-------- Material for this task --------

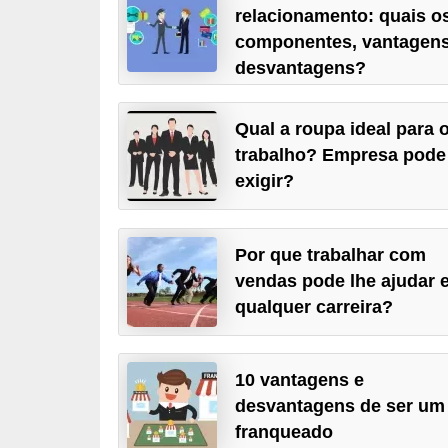
r
relacionamento: quais o
componentes, vantagens
e
desvantagens?
s
a
Qual a roupa ideal para 
B
trabalho? Empresa pode
i
exigir?
o
m
Por que trabalhar com
e
vendas pode lhe ajudar 
t
qualquer carreira?
r
i
10 vantagens e
a
desvantagens de ser um
C
franqueado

--------

> [To-do item]: Convert every text line in the entries above into a Markdown table with two columns, Number and Line text. Number the rows in order, skip blank lines, and leave the pictures out.

> [Solution for this exercise]:
| Number | Line text |
|---|---|
| 1 | r |
| 2 | relacionamento: quais o |
| 3 | componentes, vantagens |
| 4 | e |
| 5 | desvantagens? |
| 6 | s |
| 7 | a |
| 8 | Qual a roupa ideal para  |
| 9 | B |
| 10 | trabalho? Empresa pode |
| 11 | i |
| 12 | exigir? |
| 13 | o |
| 14 | m |
| 15 | Por que trabalhar com |
| 16 | e |
| 17 | vendas pode lhe ajudar  |
| 18 | t |
| 19 | qualquer carreira? |
| 20 | r |
| 21 | i |
| 22 | 10 vantagens e |
| 23 | a |
| 24 | desvantagens de ser um |
| 25 | C |
| 26 | franqueado |